WORK ITEM:
From the entries below, pick out each line containing the string "Selezione" and copy it. Letter case counts.

INFORMATION GIVEN:
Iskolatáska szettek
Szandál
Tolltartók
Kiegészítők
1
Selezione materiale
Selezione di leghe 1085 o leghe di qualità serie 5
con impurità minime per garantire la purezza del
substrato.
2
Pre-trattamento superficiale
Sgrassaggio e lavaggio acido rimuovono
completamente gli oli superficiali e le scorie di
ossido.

==

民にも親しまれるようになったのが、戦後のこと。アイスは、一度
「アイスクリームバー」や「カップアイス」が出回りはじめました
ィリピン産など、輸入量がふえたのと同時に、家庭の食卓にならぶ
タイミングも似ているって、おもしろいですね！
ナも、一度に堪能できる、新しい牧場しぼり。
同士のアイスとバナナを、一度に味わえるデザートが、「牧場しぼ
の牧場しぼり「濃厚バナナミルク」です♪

---

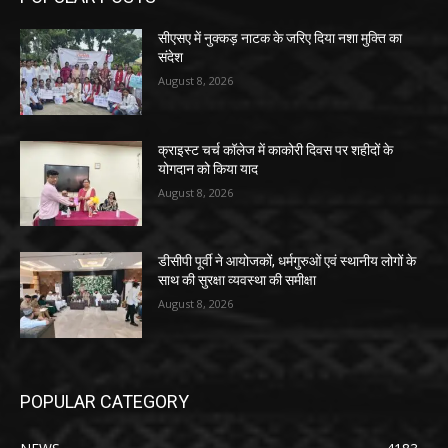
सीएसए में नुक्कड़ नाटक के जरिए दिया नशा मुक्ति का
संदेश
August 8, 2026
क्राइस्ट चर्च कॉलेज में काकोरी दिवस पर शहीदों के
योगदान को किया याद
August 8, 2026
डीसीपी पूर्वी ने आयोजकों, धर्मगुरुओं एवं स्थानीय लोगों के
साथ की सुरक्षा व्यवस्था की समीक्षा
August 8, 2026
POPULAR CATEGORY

THE COMPLETED TASK:
Selezione materiale
Selezione di leghe 1085 o leghe di qualità serie 5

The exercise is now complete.